■ **What you will do**
Scan the entries below and count the lines holding the string "пшеничный". Supply only the number.

■ **Task material**
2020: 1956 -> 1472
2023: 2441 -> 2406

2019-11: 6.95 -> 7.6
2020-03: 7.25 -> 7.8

...

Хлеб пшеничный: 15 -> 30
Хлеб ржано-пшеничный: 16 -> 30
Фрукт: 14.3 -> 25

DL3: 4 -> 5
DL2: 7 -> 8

■ **Solution for this exercise**
2